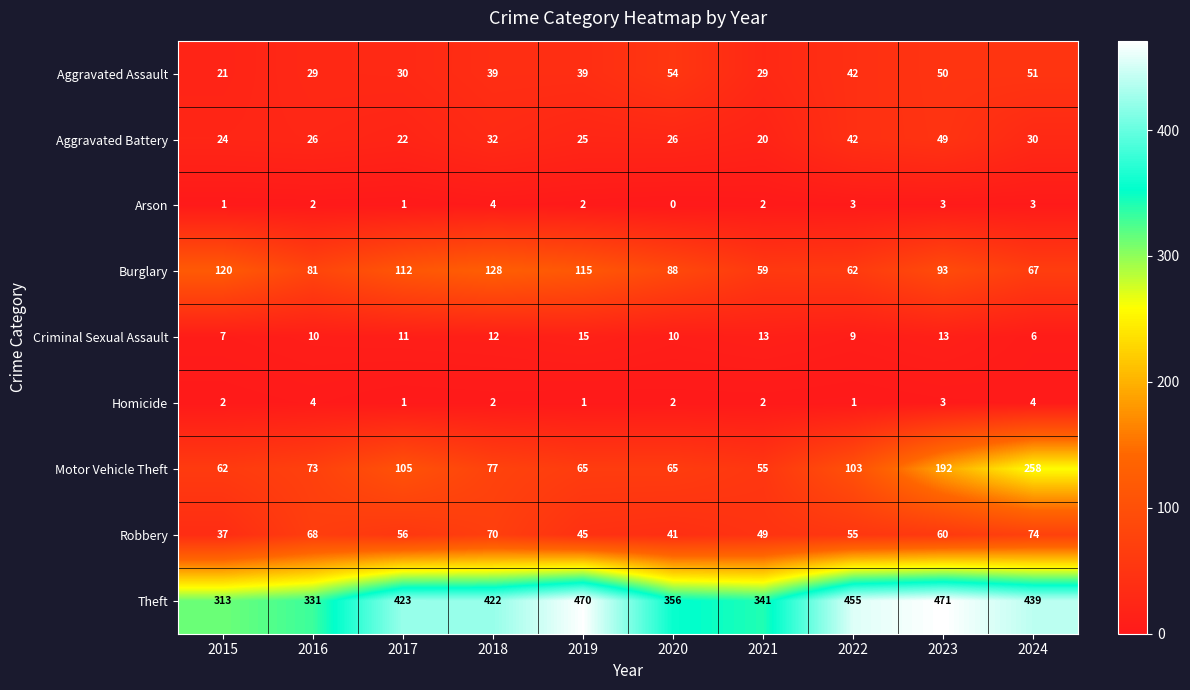

What is the sum of all Burglary values?

925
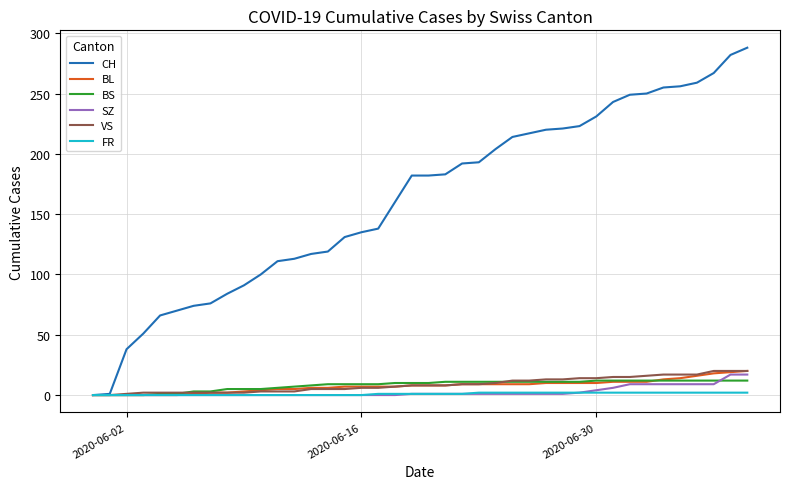

Which series has the largest range (max minus min)?

CH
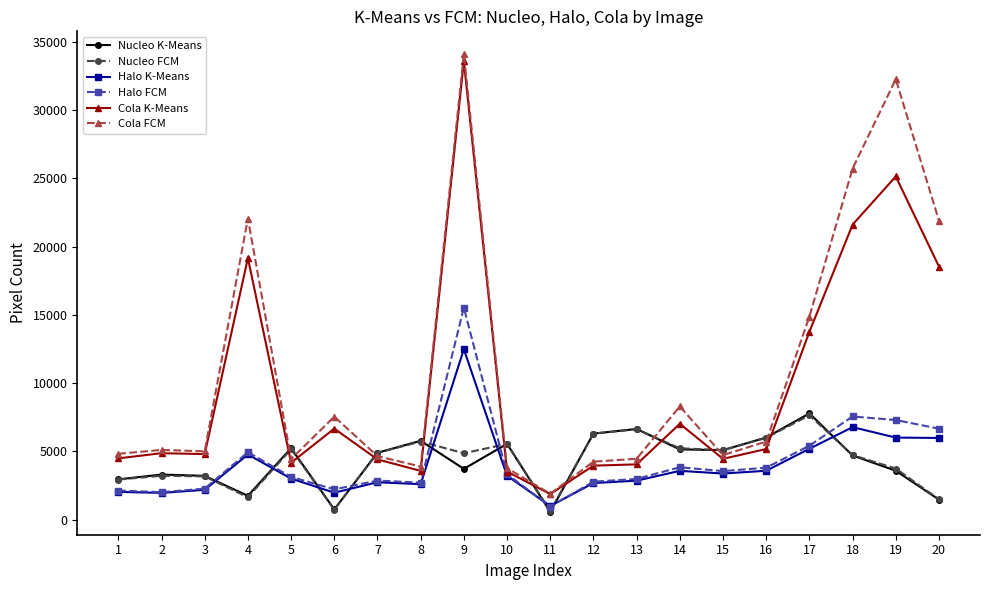

At which category does the chart reach its peak across all series?

9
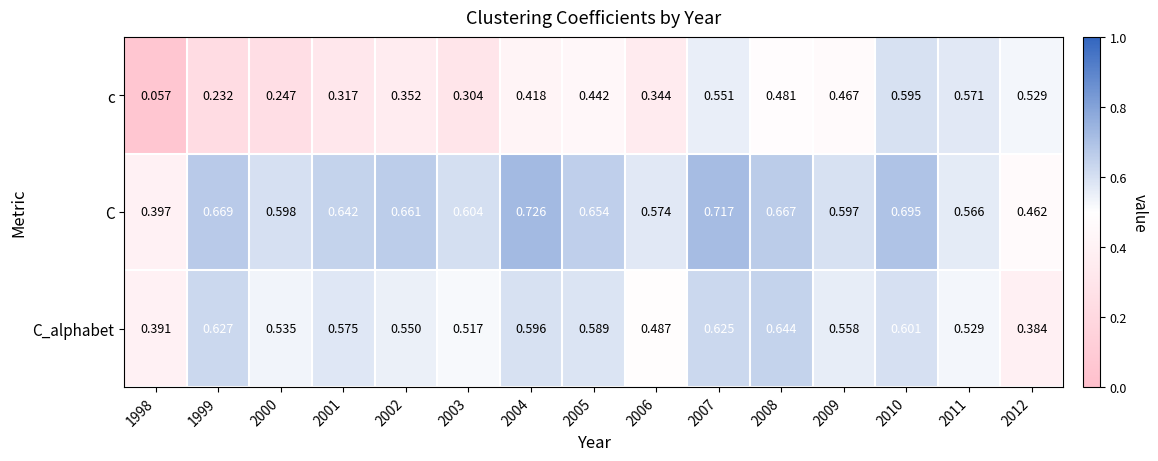

Which series has the largest range (max minus min)?

c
-------
# Task statement
Arrange the lines of the material above as a numbered list. Skip the blank lines, and leave the pictures out of your answer.

# The answer
1. What is the sum of all Burglary values?
2. 925
3. Which series has the largest range (max minus min)?
4. CH
5. At which category does the chart reach its peak across all series?
6. 9
7. Which series has the largest range (max minus min)?
8. c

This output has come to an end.